Hieronder de onverkorte versie van het artikel in Trouw van 7 oktober 2011 onder de kop: Dader misbruik moet niet zijn schuld etaleren.
In de Trouw van zaterdag jl. was te lezen dat de Protestantse Kerk daders van seksueel misbruik publiekelijk boete wil laten doen. Op die manier moeten daders zich verantwoorden tegenover de kerkelijke gemeente en het slachtoffer. Dit stelde ds. Plaisier voor in reactie op een reportage van de EO (De vijfde dag, donderdag 29 september) over seksueel misbruik binnen protestantse kerken en evangelische geloofsgemeenschappen.
In mijn beleving is dit een ongelukkig antwoord op de verkeerde vraag. De reportage van de EO probeerde te achterhalen waarom zoveel mensen wel melding maken van seksueel misbruik door ambtsdragers (300 meldingen), terwijl dit uiteindelijk maar tot enkele officiële klachten (9) heeft geleid. Uit de verhalen van de slachtoffers kwam naar voren dat de weg van het kerkrecht buitengewoon zwaar is. Voor veel slachtoffers is deze weg dan ook geen optie.
In de afgelopen jaren heeft de Protestantse Kerk in Nederland veel energie gestoken in het bespreekbaar maken en aan de orde stellen van seksueel misbruik door ambtsdragers. Er is een protocol gepubliceerd en opgestuurd naar alle gemeenten, er zijn meerdere brochures geschreven, in de bepalingen bij de kerkorde is speciaal aandacht voor misbruik door ambtsdragers, en de interkerkelijke stichting tegen seksueel misbruik in pastorale relaties (SMPR) beschikt over een netwerk van vertrouwenspersonen om slachtoffers te ondersteunen. Desondanks laten de cijfers van de EO een pijnlijke lacune zien.

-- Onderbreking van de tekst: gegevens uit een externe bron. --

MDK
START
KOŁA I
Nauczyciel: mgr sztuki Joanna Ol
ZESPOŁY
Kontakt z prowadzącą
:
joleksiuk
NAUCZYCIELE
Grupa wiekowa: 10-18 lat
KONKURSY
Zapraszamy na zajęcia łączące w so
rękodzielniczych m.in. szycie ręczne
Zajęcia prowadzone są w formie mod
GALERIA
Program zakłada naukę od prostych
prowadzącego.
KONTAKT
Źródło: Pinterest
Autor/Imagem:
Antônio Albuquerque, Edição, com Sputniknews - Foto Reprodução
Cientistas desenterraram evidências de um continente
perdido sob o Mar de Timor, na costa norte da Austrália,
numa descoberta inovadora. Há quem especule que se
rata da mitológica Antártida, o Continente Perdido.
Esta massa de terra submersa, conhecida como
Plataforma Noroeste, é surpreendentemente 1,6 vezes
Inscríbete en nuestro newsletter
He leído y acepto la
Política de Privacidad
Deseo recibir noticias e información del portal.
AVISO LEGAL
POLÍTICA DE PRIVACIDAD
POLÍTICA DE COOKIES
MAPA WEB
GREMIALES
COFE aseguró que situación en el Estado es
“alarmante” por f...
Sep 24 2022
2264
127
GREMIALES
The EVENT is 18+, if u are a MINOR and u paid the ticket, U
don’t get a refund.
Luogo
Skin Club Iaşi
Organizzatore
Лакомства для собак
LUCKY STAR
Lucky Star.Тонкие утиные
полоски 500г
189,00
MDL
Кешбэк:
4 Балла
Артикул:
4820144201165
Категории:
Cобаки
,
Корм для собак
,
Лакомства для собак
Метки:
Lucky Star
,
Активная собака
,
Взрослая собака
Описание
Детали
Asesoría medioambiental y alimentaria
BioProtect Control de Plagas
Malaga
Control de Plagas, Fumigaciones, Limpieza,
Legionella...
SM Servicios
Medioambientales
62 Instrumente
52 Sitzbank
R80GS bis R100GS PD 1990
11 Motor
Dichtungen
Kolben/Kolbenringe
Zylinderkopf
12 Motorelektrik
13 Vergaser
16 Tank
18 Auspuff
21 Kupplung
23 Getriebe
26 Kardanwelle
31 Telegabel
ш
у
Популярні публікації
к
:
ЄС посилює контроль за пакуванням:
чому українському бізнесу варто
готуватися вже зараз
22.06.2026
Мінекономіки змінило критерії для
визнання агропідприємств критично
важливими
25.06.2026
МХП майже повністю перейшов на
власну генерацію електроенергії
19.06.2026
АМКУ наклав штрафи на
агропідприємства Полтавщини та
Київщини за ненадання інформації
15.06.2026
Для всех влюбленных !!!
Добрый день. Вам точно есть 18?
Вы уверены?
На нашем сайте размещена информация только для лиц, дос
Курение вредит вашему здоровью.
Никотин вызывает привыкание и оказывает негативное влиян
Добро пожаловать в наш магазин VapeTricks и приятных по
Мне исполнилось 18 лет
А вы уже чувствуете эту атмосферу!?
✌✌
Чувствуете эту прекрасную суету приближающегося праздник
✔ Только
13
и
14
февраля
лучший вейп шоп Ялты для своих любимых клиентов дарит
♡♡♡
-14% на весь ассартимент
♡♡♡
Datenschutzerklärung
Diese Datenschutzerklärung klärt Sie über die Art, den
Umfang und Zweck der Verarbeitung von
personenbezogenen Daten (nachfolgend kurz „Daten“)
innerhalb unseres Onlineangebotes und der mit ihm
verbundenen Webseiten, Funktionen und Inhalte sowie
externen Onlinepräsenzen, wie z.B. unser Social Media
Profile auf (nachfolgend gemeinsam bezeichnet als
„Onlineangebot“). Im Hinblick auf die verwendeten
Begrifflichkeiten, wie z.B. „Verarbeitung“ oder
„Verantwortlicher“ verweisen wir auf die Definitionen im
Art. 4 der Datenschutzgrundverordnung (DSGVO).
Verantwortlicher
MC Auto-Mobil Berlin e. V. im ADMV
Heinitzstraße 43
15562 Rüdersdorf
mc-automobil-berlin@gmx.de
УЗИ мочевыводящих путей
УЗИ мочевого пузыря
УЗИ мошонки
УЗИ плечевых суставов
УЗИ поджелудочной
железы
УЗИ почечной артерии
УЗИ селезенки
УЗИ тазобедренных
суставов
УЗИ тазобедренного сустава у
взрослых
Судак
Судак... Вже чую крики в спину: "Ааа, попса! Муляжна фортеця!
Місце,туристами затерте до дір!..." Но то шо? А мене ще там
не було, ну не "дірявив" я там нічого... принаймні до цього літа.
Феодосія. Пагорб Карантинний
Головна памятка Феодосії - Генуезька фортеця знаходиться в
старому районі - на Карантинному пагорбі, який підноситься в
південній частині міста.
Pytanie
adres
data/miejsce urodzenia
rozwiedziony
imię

Waar blijven de slachtoffers in onze kerken? Wordt er recht gedaan? Worden de daders ter verantwoording geroepen? Deze cijfers zijn extra pijnlijk wanneer ik me bedenk dat de Protestantse Kerk zich met name is gaan richten op misbruik door ambtsdragers – en dan met name op misbruik door predikanten. Vrijwilligers in de kerk die zich schuldig maken aan misbruik is nog een redelijk onontgonnen gebied. We hebben ontzettend veel vrijwilligers die actief zijn binnen het jeugdwerk. Deze vrijwilligers hoeven geen verklaring van goed gedrag te overleggen.
Daarnaast had de Protestantse Kerk enkele jaren geleden geweldig veel kennis in huis als het gaat om misbruik en geloof. Helaas zijn met het afstoten van de Regionale Dienstencentra ook de meeste van deze groepen verdwenen.
Daar had ds. Plaisier over kunnen spreken: hoe maken we onze kerken veiliger? Hoe kunnen we op een proactieve manier werken aan preventie? Hoe dragen we er zorg voor dat er naar slachtoffers geluisterd wordt en dat er recht gedaan wordt?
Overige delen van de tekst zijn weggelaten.